I finally finally finally finally finally finally finally fucking beat Sekiro: Shadows Die Twice today, a game I started playing approximately six years ago, and no shadows die at any point in the game and in fact the word “shadow” is never uttered once anywhere by anyone and it’s the worst subtitle in the history of video games but that’s okay because Sekiro might be my favorite game ever right now. That said there are four endings and I just got one of them, and the one I got involved beating a different final boss than the other three do, so … I’ve got some more fucking work to do, because I’m getting every damn trophy this game has to offer and no one and nothing is going to stop me.
You should buy this game and you should dedicate your life to getting good at it because it is insanely Goddamned difficult and it will break you down and make you cry and force you to play on its terms no matter what you want to do. And you will do it anyway because the game is just that fuckin’ good. 15/10 would cry again. Probably will tonight, as a matter of fact, because I have two active save files on two different last bosses and I only beat one of them today. Time to go back to the other one.
I don’t think I’m actually going to review it. It’s possible I’ll change my mind, but right now it’s just not that high on my priority list. Go read John Scalzi’s review if you like, which is close enough to what I’d have said as to serve as an adequate substitute.

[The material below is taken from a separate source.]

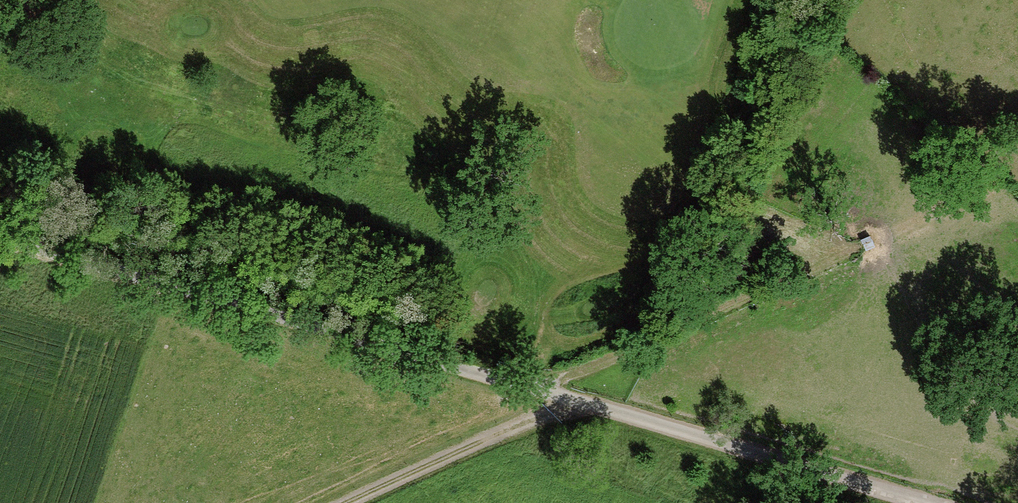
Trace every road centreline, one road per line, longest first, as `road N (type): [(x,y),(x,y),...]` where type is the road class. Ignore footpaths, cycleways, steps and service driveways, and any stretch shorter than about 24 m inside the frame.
road 1 (track): [(0,236),(928,502)]
road 2 (track): [(539,390),(853,249)]
road 3 (track): [(583,403),(345,502)]

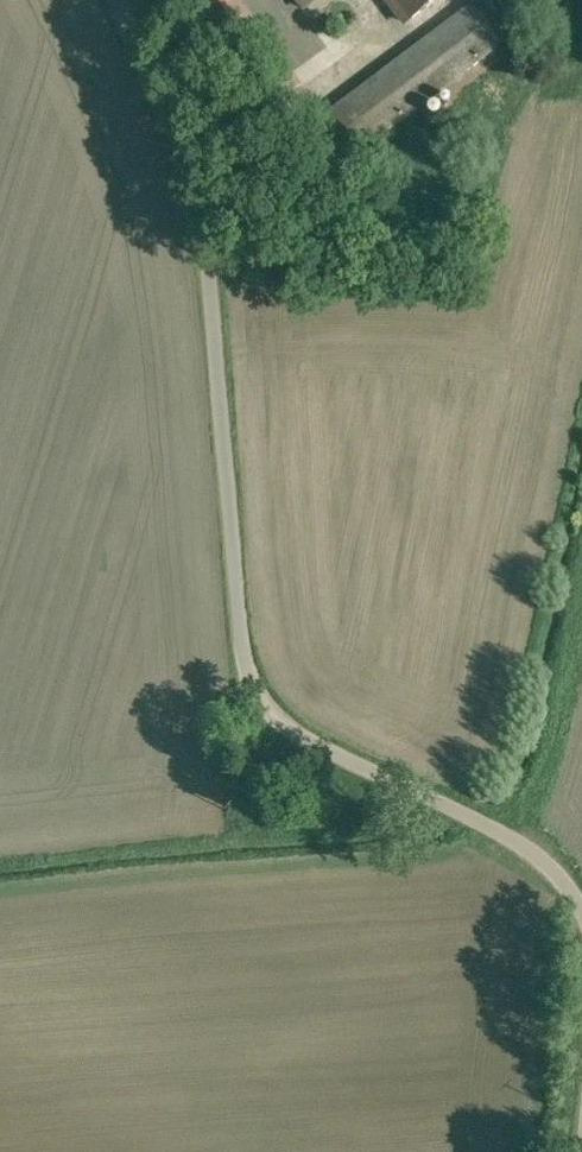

This picture is either a testament to Apple’s utter dereliction in terms of innovative design over the last eight years or a sign that they believe they’ve achieved actual perfection in the iMac’s form factor. From where I’m sitting, the 2011-model iMac in the middle and the screaming beast I purchased today to finally replace it look exactly identical. From the side, you can tell that the newer one is much thinner, but if I’d simply replaced one with the other and not told my wife I’d bought a new computer I doubt she’d ever have noticed.
If you were reading this and thinking Luther, weren’t we just talking about your tendency towards poor financial decisions earlier this week? that’s not unfair, but: I submit that I got this computer for fifteen percent off because it is actually the flagship of last year’s model and not this year’s, that I have enough cash on hand to pay for half of it at a single go, and that with all the overtime I’ve been making at work lately paying it off by the end of the summer is a very reachable goal despite the nice chunk of change I dropped on it. Am I going to do that? Probably not, actually, because it’s not strictly necessary– but as I’ve also said this week my initial desktop has been making worrying noises at me and generally behaving in a somewhat untrustworthy manner and I’d rather replace the computer at a time of my choosing and not because it decided to go away.
The third monitor on the right is just a monitor and will be remaining on the desk; I mostly use it to display TweetDeck and iTunes while I work on the primary monitor. I may look into if I can just use the older computer as a secondary monitor– I don’t think I can, at least not in the same plug-it-in-and-don’t-worry-about-it fashion that I can the actual monitor does. I can’t convince it that it’s just a monitor and not a computer, in other words.
Next step: move my actual keyboard and the touchpad over to the new computer. I’m typing this on the bullshit tiny wireless keyboard they included with it, and while it’s a substantial improvement over any other wireless keyboard I’ve used, it’s also tiny and ridiculous and I demand size and a number pad and high degrees of clickiness from my keyboards, and the Das Keyboard that I have on my desk is perfect for me. The wireless mouse also has to go. I don’t use this as a gaming machine, so I don’t need a mouse at all, and the touchpad is wonderful.